Work to be completed: Taking the records below, count the lines in which "Commission" appears and supply only the count.

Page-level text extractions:
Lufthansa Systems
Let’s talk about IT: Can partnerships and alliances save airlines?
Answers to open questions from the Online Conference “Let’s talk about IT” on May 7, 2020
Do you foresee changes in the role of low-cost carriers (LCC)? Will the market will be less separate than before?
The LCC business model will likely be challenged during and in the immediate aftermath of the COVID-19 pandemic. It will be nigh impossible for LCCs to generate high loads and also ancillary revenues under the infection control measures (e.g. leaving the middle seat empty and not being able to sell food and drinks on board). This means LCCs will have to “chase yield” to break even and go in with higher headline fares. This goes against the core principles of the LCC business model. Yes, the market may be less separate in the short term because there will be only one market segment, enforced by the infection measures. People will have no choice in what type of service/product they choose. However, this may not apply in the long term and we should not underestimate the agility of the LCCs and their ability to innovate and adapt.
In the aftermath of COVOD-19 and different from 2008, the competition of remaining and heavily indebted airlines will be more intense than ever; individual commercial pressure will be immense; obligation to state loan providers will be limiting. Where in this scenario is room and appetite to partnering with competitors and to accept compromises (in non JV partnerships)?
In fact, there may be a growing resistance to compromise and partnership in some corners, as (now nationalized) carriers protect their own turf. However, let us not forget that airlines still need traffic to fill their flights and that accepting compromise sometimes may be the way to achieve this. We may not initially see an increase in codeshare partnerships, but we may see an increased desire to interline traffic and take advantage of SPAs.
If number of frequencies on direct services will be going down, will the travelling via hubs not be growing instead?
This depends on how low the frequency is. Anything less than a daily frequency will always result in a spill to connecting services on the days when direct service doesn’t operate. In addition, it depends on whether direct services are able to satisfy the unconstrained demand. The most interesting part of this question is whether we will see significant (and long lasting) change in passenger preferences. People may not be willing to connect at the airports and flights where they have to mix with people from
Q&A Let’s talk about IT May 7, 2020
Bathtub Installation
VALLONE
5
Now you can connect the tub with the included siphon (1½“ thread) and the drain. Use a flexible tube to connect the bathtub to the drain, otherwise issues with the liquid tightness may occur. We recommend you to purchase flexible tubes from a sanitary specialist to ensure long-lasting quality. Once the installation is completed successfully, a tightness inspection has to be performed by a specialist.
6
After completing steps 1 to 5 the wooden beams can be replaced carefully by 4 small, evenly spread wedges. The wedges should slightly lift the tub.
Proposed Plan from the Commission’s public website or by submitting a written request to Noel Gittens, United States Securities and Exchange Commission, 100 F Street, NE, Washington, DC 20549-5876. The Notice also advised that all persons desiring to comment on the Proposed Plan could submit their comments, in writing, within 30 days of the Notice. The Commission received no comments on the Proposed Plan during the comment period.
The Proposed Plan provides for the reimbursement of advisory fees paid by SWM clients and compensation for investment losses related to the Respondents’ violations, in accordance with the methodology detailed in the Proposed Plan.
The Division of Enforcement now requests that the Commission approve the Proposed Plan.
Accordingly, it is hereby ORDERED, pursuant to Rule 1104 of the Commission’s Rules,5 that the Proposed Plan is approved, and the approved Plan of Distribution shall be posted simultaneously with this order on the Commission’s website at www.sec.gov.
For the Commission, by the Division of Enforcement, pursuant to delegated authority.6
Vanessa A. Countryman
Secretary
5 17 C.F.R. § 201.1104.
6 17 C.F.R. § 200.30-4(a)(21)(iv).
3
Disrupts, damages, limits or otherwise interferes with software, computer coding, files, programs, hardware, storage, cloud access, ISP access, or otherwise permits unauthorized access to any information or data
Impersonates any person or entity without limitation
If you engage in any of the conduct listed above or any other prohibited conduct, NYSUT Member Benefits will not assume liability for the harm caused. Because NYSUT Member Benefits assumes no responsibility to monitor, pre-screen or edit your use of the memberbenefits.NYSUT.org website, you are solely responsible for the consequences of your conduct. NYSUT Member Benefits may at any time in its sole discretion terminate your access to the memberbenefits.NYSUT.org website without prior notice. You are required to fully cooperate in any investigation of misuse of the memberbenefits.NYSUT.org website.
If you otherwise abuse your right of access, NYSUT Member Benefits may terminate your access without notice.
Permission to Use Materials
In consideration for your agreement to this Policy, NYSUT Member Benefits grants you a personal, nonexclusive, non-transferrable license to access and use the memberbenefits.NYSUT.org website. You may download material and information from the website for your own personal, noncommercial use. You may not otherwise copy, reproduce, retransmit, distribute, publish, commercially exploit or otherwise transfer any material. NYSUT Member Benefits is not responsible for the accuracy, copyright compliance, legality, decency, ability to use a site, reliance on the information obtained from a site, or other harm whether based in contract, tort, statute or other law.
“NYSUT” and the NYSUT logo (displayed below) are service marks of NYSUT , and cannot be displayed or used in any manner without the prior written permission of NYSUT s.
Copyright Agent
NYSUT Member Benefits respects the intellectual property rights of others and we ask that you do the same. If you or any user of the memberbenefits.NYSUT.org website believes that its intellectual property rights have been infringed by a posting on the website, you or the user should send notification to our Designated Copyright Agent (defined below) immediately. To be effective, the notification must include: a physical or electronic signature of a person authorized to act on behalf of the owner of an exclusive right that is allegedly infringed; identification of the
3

Your response: 4